Using Cloud-Resolving Simulations to Evaluate the Sensitivity of the Shallow-to-Deep Convective Transition in the Amazon to the Vertical Distribution of Humidity

Deep convection is the primary influence on weather and climate in tropical regions. However, understanding and simulating the shallow-to-deep (STD) convective transition has a challenge for a long time. Here, we assess the environmental controls in convective development through idealized high-resolution numerical simulations using the System of Atmospheric Model (SAM) version 6.11 at 250m and 500m horizontal resolution. Large-scale forcing based on the GoAmazon2014/5 experiment are used to drive the simulations for December 2014. The model consistently reproduces the GoAmazon observations for precipitation, moisture, and surface fluxes of radiation, latent and sensible heat. Next, we perform sensitivity experiments to evaluate the relative importance of moisture and vertical wind shear role in controlling convection. The experiments consist on perturbing the vertical profile of humidity or wind shear before the sun rises, and integrating the model for the rest of the day to observe the consequences on the STD transition.

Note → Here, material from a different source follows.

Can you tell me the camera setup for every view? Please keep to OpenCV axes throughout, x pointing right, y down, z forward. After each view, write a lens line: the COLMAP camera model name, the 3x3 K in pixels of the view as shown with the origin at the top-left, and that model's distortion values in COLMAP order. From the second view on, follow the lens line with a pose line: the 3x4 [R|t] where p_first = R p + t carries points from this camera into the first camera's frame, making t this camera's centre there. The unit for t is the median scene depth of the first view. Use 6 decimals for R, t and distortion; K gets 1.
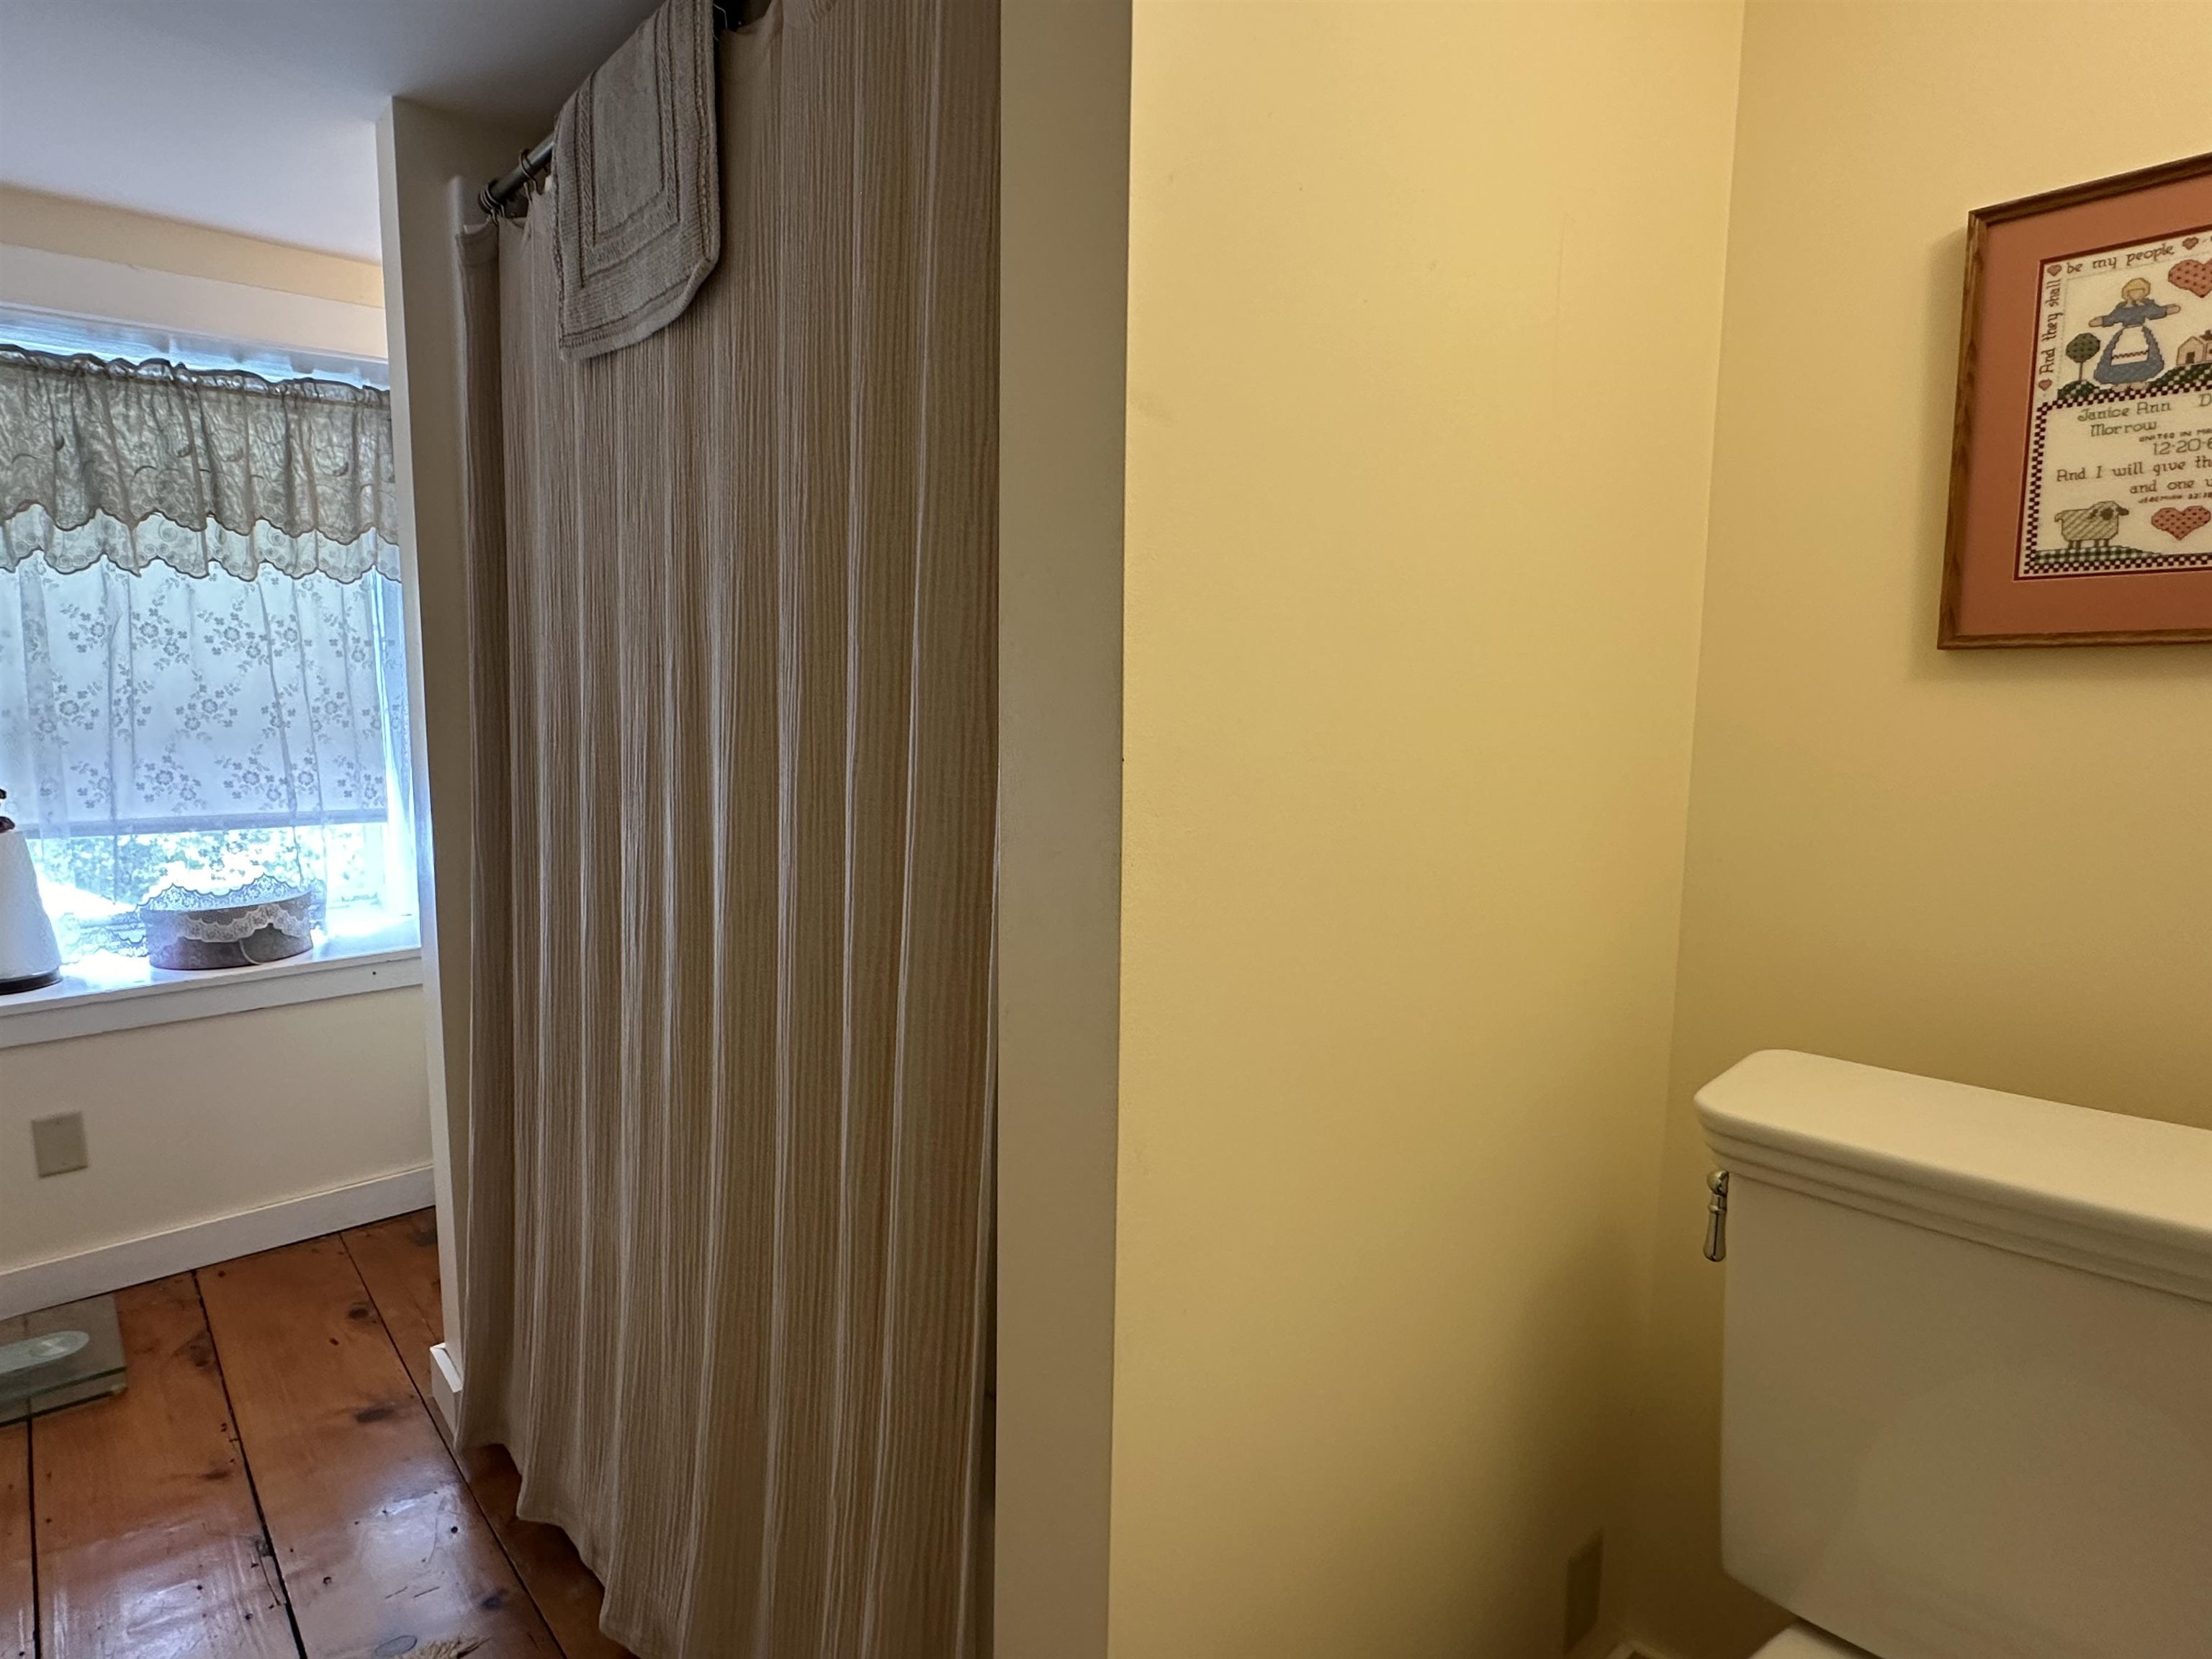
lens RADIAL K [[1261.2, 0, 1107.1], [0, 1261.2, 838.2], [0, 0, 1]] dist [0.000923, -0.001966]
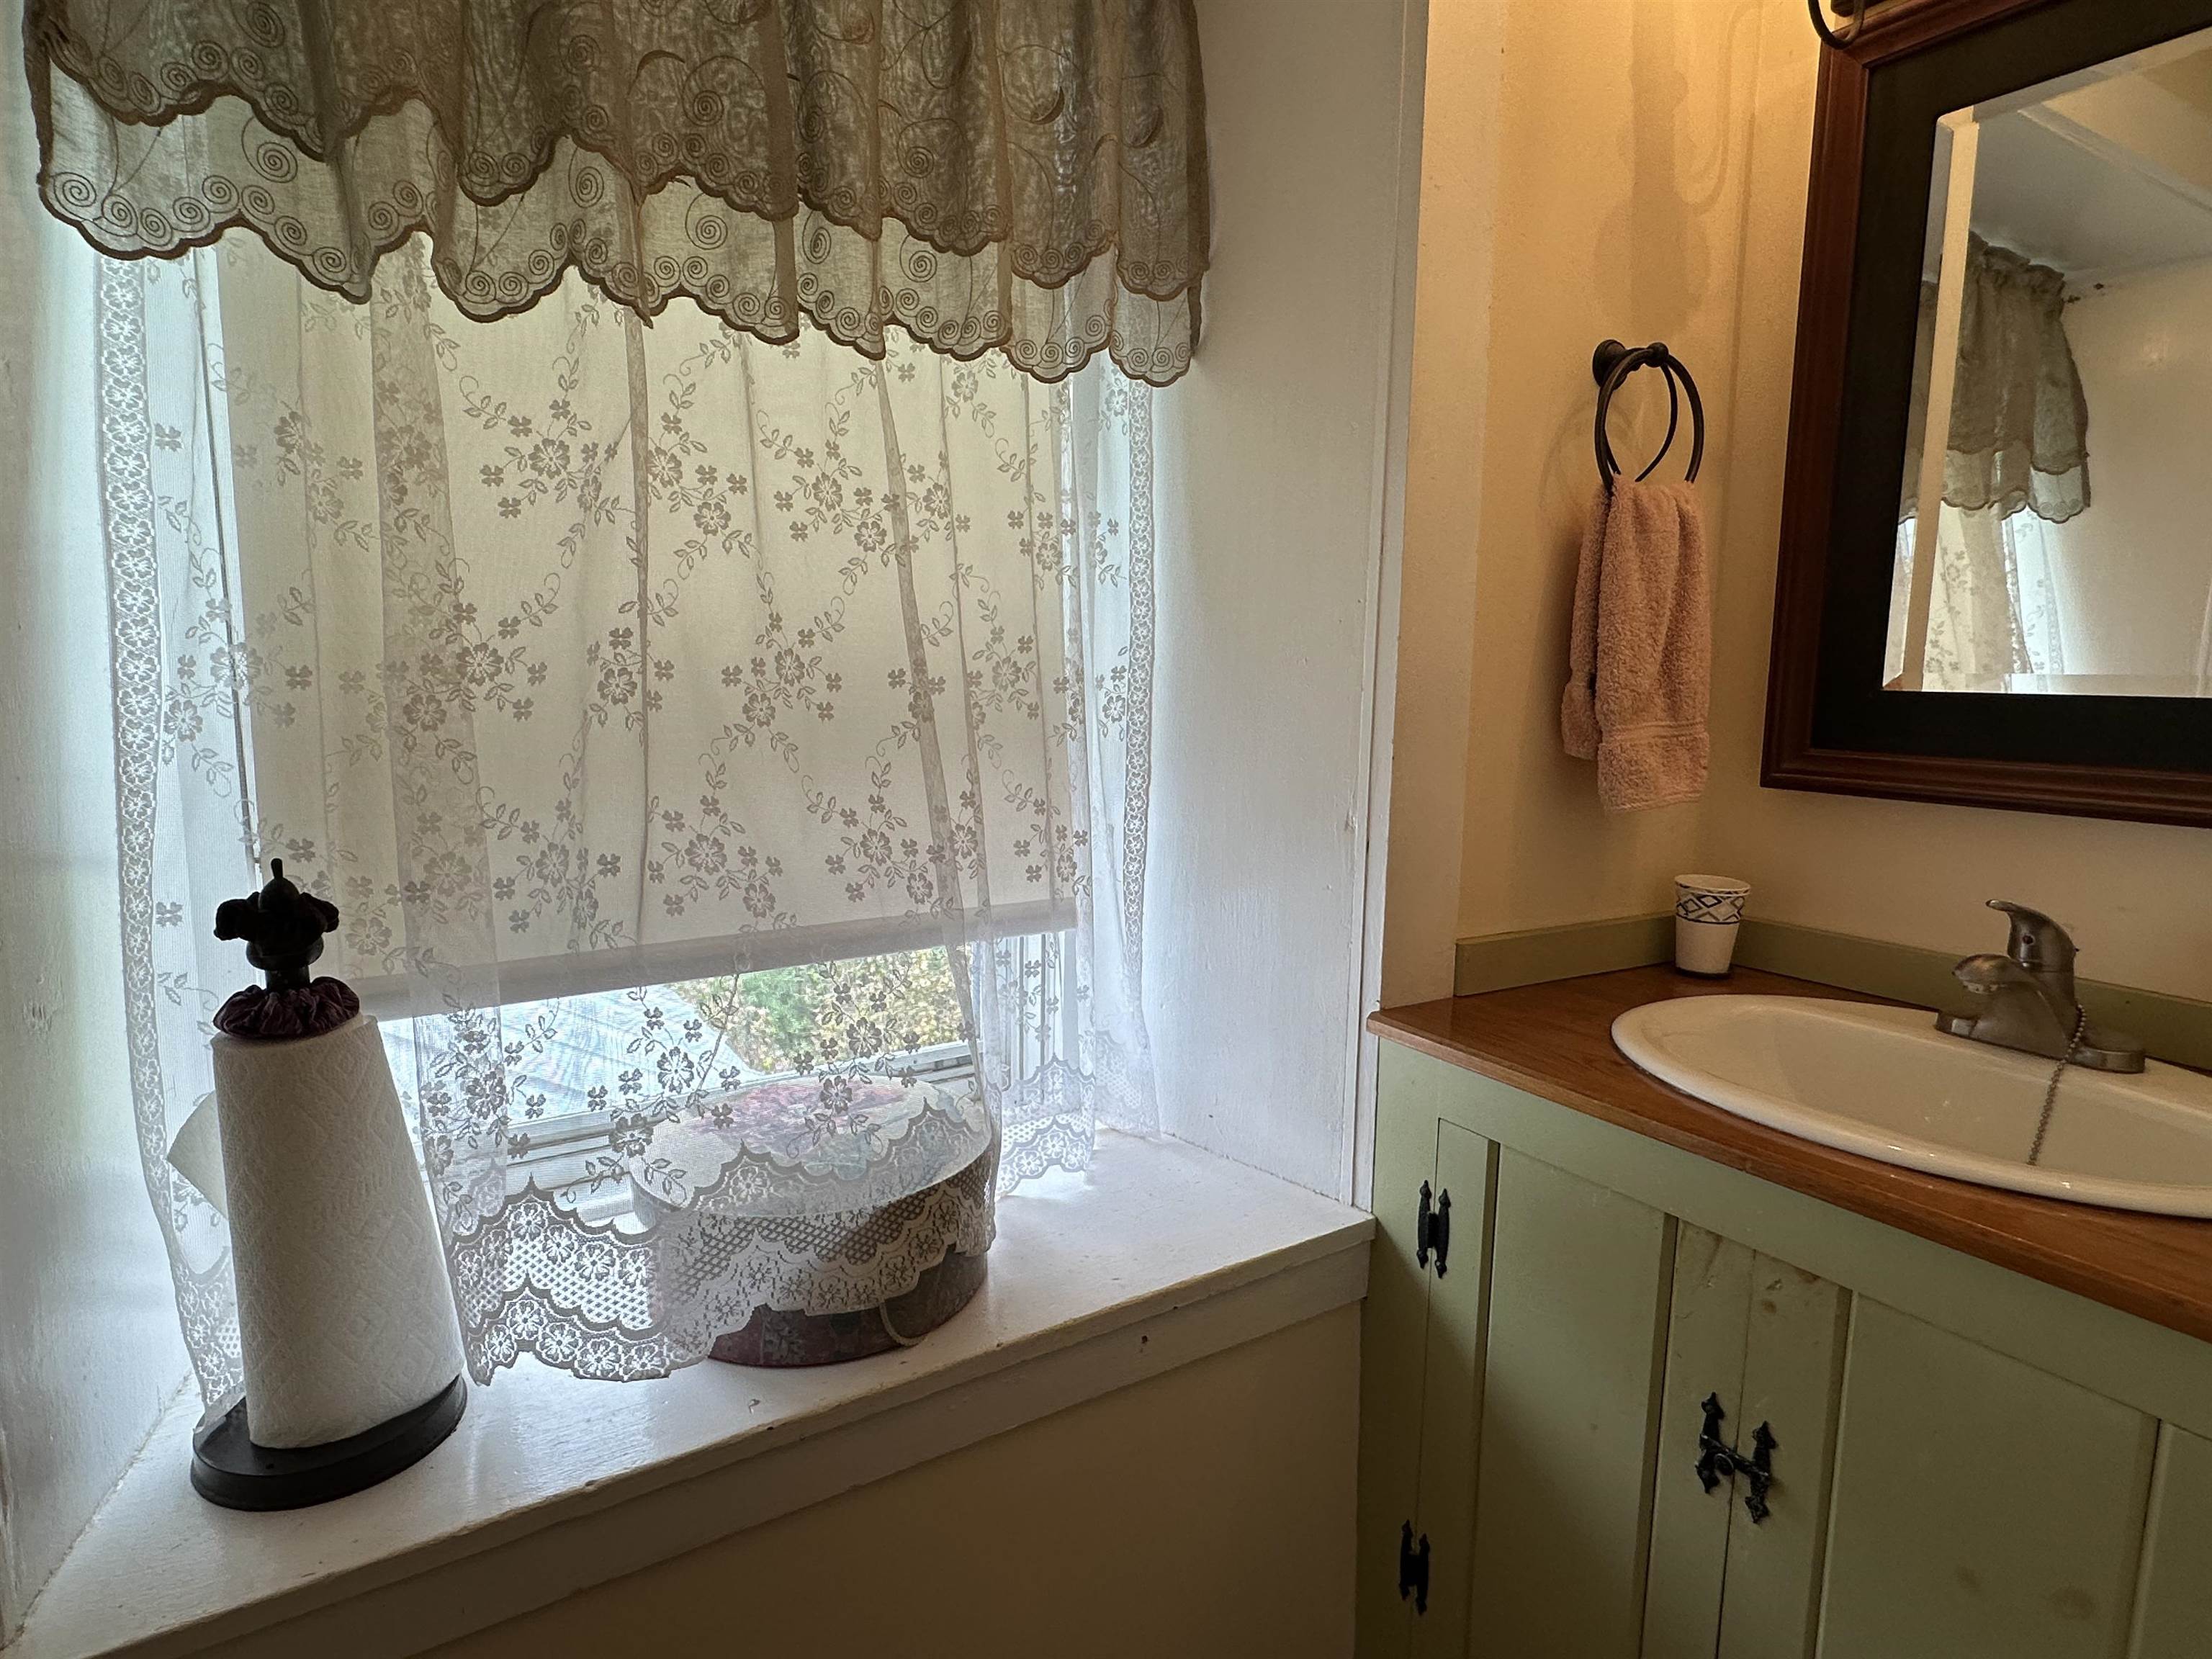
lens RADIAL K [[1261.2, 0, 1106.0], [0, 1261.2, 828.8], [0, 0, 1]] dist [0.000923, -0.001966]
pose [[0.984090, 0.019790, -0.176567, -0.548507], [-0.019293, 0.999804, 0.004527, -0.057884], [0.176622, -0.001049, 0.984278, 0.633503]]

Our results show that deep convection over the Amazon is particularly sensitive to low-level environmental conditions. Notably, early morning low-level preconditioning is vital to daytime convection and precipitation. On the other hand, only unrealistically dry conditions in the free troposphere significantly inhibit deep cloud development. The low-level wind shear facilitates the late afternoon STD transition when the jet width is broadened, and with a moderate strength peaking from approximately 2 to 4 km. A more intense upper-level jet negatively affects the development of the deep clouds and substantially reduces the anvil. While low-level preconditioning is a necessary condition for deep convection, free troposphere humidity and vertical wind shear only modulate the late afternoon STD convection transition in the Amazon.